Although data collection can be considered an infringement on people’s privacy, sharing your data can help society create better modeling tools and algorithms to identify early warning signs of major issues such as poverty, homelessness, and cancer.
Data collection has been around for centuries and can be more than just sending cookies from your phone or laptop. In 1790, when the US Census was first implemented, census takers walked from house-to-house to survey and collect data. Since then, American households have filled out the census every decade and also have taken part in the American Community Survey (ACS) every year. Given its frequency, the ACS helps determine how the US government distributes $675 billion in funds.
The importance of the Decennial US Census cannot be overstated. The census allows the government to collect important demographic data, which is then used by lawmakers to aptly distribute federal and state funds. Businesses also use census data to target prime locations for development, and can identify dilapidated neighborhoods and build factories, offices, and stores to create jobs.

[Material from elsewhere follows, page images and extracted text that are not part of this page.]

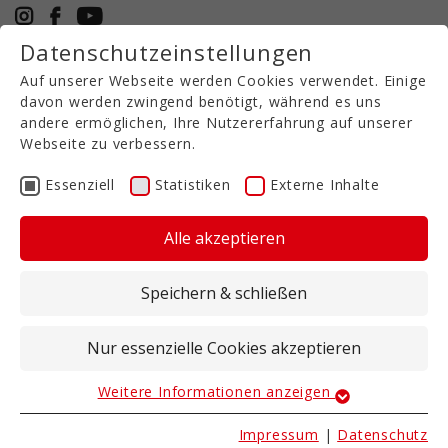
Datenschutzeinstellungen
+49 5971 94632-0
Auf unserer Webseite werden Cookies verwendet. Einige
DE
davon werden zwingend benötigt, während es uns
andere ermöglichen, Ihre Nutzererfahrung auf unserer
Webseite zu verbessern.
FZG MIT
Essenziell
Statistiken
Externe Inhalte
VERSCHLAUCHUNGSARM
Alle akzeptieren
01.07.2025
Eine günstige Alternative, um Gülle tiefer
Speichern & schließen
unter die Erde zu bringen, ist ein
Federzinkengrubber (FZG) mit
Nur essenzielle Cookies akzeptieren
Gülleverschlauchng.
Weitere Informationen anzeigen
Essenziell
In Kombination mit einer Verschlauchung ist
dieses Gespann sehr leicht und bodenschonend🌱.
Essenzielle Cookies werden für grundlegende
Impressum
|
Datenschutz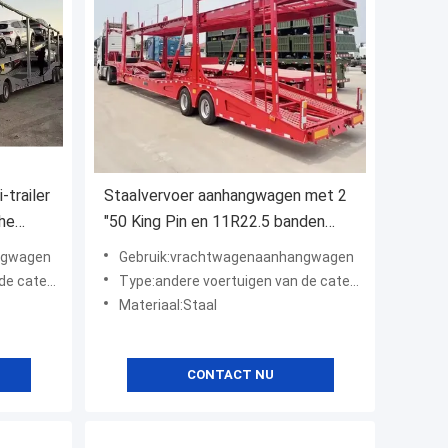
trailer
Staalvervoer aanhangwagen met 2
che
"50 King Pin en 11R22.5 banden
2,5
Hydraulisch tillen
ngwagen
Gebruik:vrachtwagenaanhangwagen
gorie "A"
Type:andere voertuigen van de categorie "A"
Materiaal:Staal
CONTACT NU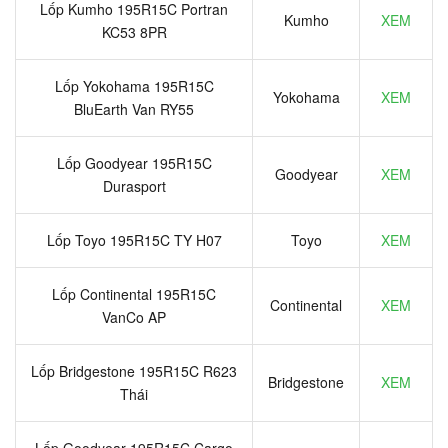
Lốp Kumho 195R15C Portran
Kumho
XEM
KC53 8PR
Lốp Yokohama 195R15C
Yokohama
XEM
BluEarth Van RY55
Lốp Goodyear 195R15C
Goodyear
XEM
Durasport
Lốp Toyo 195R15C TY H07
Toyo
XEM
Lốp Continental 195R15C
Continental
XEM
VanCo AP
Lốp Bridgestone 195R15C R623
Bridgestone
XEM
Thái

However, since the census is only once a decade, it cannot properly account for recent demographic changes if the end of the decade is approaching. The ACS combats this problem by collecting information on 46 topics from a smaller sample of households deemed to be representative of the country. Similarly to the census, lawmakers may use the ACS to identify demographic changes and target reforms and appropriation packages.

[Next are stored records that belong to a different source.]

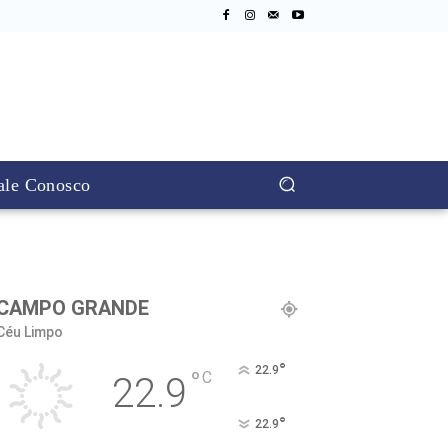
ale Conosco
CAMPO GRANDE
Céu Limpo
°
22.9
°
C
22.9
°
22.9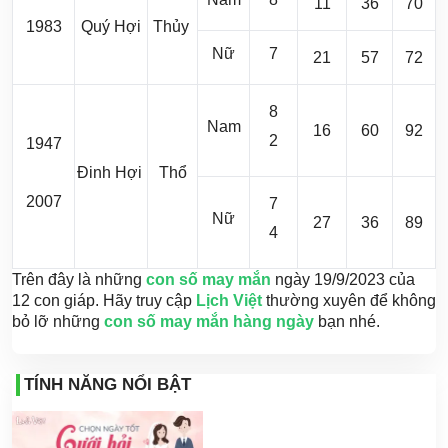
11
36
70
1983
Quý Hợi
Thủy
Nữ
7
21
57
72
8
Nam
16
60
92
2
1947
Đinh Hợi
Thổ
2007
7
Nữ
27
36
89
4
Trên đây là những
con số may mắn
ngày 19/9/2023 của
12 con giáp. Hãy truy cập
Lịch Việt
thường xuyên để không
bỏ lỡ những
con số may mắn hàng ngày
bạn nhé.
TÍNH NĂNG NỔI BẬT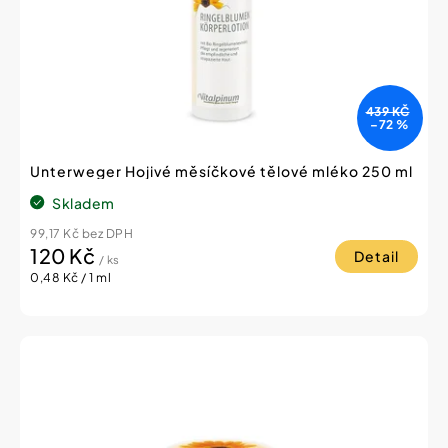
439 KČ
–72 %
Unterweger Hojivé měsíčkové tělové mléko 250 ml
Skladem
99,17 Kč bez DPH
120 Kč
Detail
/ ks
Měrná
0,48 Kč / 1 ml
cena:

Many people, however, do not realize that census data is quite comprehensive and easily accessible by the public. Websites offer interactive and simple ways to visualize the data and offer users the opportunity to view over 500,000 data points from all Decennial Censuses, American Community Surveys, and other datasets such as the annual FBI Crime Data report and tallied votes from American Presidential Elections.
Honestly, the specificity of the data can be simultaneously quite fascinating and terrifying. Using SocialExplorer.com, I searched for my home address on the 2010 Census and found the specific data for my family. I was able to check my family’s race and my parents’ marital status, employment sector, and income bracket.
Perhaps most importantly, census takers know exactly what is asked of them and what information will be collected by the government.
However, the online collection of data tends to be sneakier and privacy policies more ambiguous. Real dangers exist, and it’s often young internet users who are most at risk and least aware. The solution would be greater transparency between companies and their users. Prominent companies have been involved in large scandals such as Facebook giving away its users’ data. Greater transparency about what data will be collected would allow users to become more aware and better protect themselves from such scandals in the future.
Nowadays, data collection isn’t limited to government surveys, but also includes forms of data collection employed by tech giants like Google and Facebook. Google tracks a host of information ranging from what you search to what ads or links you click. Google Maps, Flights, Books, Translate, and Gmail also keep records of what you search in order to build your profile.
Unfortunately, all of this collected information warrants major privacy concerns. Hackers can access and release personal information, and tech companies can effectively profile anyone. While attending a data analytics class over the summer, I met a kid named Yash from Silicon Valley. Ironically, we were learning to analyze data, yet he kept his online presence as minimal as possible by using VPNs, erasing his history, and avoiding social media sites. He was paranoid that he could be held accountable for a mistake online in his future, so he used his laptop as cautiously as possible.
However, I believe that Yash was overly cautious. Despite privacy concerns, data collection also drives innovation through machine learning. Larger, more accurate datasets can be used for complex modeling and predicting, and the applications for better predictions are endless. The analysis and modeling of big data can be used to best distribute social services by identifying early warning signs. For example, lawmakers and community leaders can identify early signs of gentrification by looking at previous patterns. In Chicago, community leaders mapped rising real estate values, changing demographics, and stagnating salaries to identify at-risk neighborhoods. In California, local legislatures are working with data scientists to identify early warning signs of homelessness by analyzing data collected by dozens of agencies.
In the private sector, personal profiles can be used to target specific audiences with certain advertisements, allowing companies to maximize profitability. Using that data, companies can predict future purchases by analyzing previous patterns which allows them to avoid over and underproducing their products. They can also track the performance of their marketing campaigns and make necessary adjustments.
According to a 2015 study conducted by Ernst and Young, customers crave personalized attention, and 65% of customers are willing to share their data if it means that they will receive personalized recommendations and special offers. Personalized ads allow customers to learn about products that they may never have heard but still might be likely to purchase. Companies can keep track of purchase histories and suggest items similar to previous selections instead of advertising random predictions.
As programs go through different variations of prediction and testing sets, more repetitions increase precision in algorithms. When data scientists create models, they must break their data into parts. One part, which tends to be larger, is used as a practice set, where the model learns what responses to associate with certain inputs. After running through numerous variations of the training set, the model is then tried against the second test set. The test set feeds inputs into the model and receives an output, which is then checked to determine the accuracy of the model. With a larger amount of data to train on, the model should theoretically be able to make more accurate predictions in the future.
As the internet continues to become a more integral part of our lives, datasets will continue to grow. However, the public must be more aware of what data is being collected, and companies must be more transparent to build greater trust.